Her crime: proclaiming to the press that she had no intention of speaking French when attending European meetings in Brussels, because, she said, it was quite obvious that English was now the easiest mode of communication.
The rise and rise of the English language is a sensitive subject for many here in France, who believe that French has every bit as much right to be considered a global tongue.
Even conceding to English victory in the war for linguistic supremacy, the French believe that the least they can do is defend their own territory and keep the ghastly invader at a decent remove.
The same group that sponsors the Prix de la Carpette also brings legal actions against companies that, it says, breach the law, for example, by not issuing French language versions of instructions to staff.
Personally, I sympathise greatly with defenders of the French language. I think it is true that culturally the world will be diminished if one monolithic form of discourse squashes the rest. But then I am also a realist.
Recently I have spent a lot of time in French multinational companies, and what is inescapable is the stranglehold that English already has on the world of business here.
French executives draft reports, send e-mails, converse with their international colleagues - and increasingly even amongst themselves - in English.
It is of course a kind of bastardised, runty form of business-speak full of words like "drivers" and "deliverables" and "outcomes" to be "valorised", but is nonetheless quite definitely not French.
New language
This brings me to Jean-Paul Nerriere.
Monsieur Nerriere is a retired French businessman who one day in the course of his work made a fascinating observation.
In a meeting with colleagues from around the world, including an Englishman, a Korean and a Brazilian, he noticed that he and the other non-native English speakers were communicating in a form of English that was completely comprehensible to them, but which left the Englishman nonplussed.
He, Jean-Paul Nerriere, could talk to the Korean and the Brazilian in this neo-language, and they could understand each other perfectly.
But the Englishman was left out because his language was too subtle, too full of meaning that could not be grasped by the others.
In other words, Monsieur Nerriere concluded, a new form of English is developing around the world, used by people for whom it is their second language.
It may not be the most beautiful of tongues, but in this day and age he says it is indispensible. He calls the language Globish and urges everyone - above all the French - to learn it tout de suite.
In his book Don't Speak English, Parlez Globish, Monsieur Nerriere sets out the rules.
Globish has only 1,500 words and users must avoid humour, metaphor, abbreviation and anything else that can cause cross-cultural confusion.
They must speak slowly and in short sentences. Funnily enough, he holds up the late Palestinian leader Yasser Arafat as an excellent exponent.
Many in France consider Monsieur Nerriere a traitor for promoting the dreaded Anglais, but he insists he is not.
He says the French have to recognise that the language war is lost.
"We're just urinating on the ashes of the fire," he says. We should look on Globish not as a triumphant cultural vehicle for les Anglo-Saxons, but as a tool, he says: essential but purely utilitarian.

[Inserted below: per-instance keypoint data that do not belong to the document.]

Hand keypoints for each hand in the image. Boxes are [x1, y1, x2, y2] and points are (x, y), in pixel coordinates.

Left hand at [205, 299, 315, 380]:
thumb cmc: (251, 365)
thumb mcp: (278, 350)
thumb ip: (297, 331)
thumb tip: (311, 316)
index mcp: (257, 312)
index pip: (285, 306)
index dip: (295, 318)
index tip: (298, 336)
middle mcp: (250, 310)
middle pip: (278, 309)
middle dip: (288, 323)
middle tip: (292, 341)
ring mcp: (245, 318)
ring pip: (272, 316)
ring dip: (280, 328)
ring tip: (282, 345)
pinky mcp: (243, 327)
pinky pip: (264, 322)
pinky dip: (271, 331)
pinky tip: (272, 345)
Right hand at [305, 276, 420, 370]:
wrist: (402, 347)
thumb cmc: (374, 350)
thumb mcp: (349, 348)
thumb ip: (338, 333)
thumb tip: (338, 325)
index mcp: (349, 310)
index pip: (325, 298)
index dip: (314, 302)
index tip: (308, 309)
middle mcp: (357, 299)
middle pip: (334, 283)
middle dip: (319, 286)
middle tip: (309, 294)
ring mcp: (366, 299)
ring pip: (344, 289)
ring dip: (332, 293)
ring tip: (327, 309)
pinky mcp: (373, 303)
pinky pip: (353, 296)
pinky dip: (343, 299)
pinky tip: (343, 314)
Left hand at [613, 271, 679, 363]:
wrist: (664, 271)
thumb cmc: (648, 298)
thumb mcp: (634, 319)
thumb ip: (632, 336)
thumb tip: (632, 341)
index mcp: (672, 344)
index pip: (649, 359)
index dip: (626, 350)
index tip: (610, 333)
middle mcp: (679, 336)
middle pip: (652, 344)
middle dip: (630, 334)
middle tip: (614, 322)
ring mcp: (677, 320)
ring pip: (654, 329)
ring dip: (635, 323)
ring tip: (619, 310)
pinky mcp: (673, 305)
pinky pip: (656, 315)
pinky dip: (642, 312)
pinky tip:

For lovers of English there is another consideration, only half-serious I admit. But what if this were all a devious Gallic plot?
After all, if Globish really does take over the planet with its stunted business-speak, its bland insignificance, its cultureless access-for-all availability, then where does that leave the real English?
Will the language of Shakespeare suffer by association, leaving the field open one day for the resurgence of the other great tongues of the world ? Like French?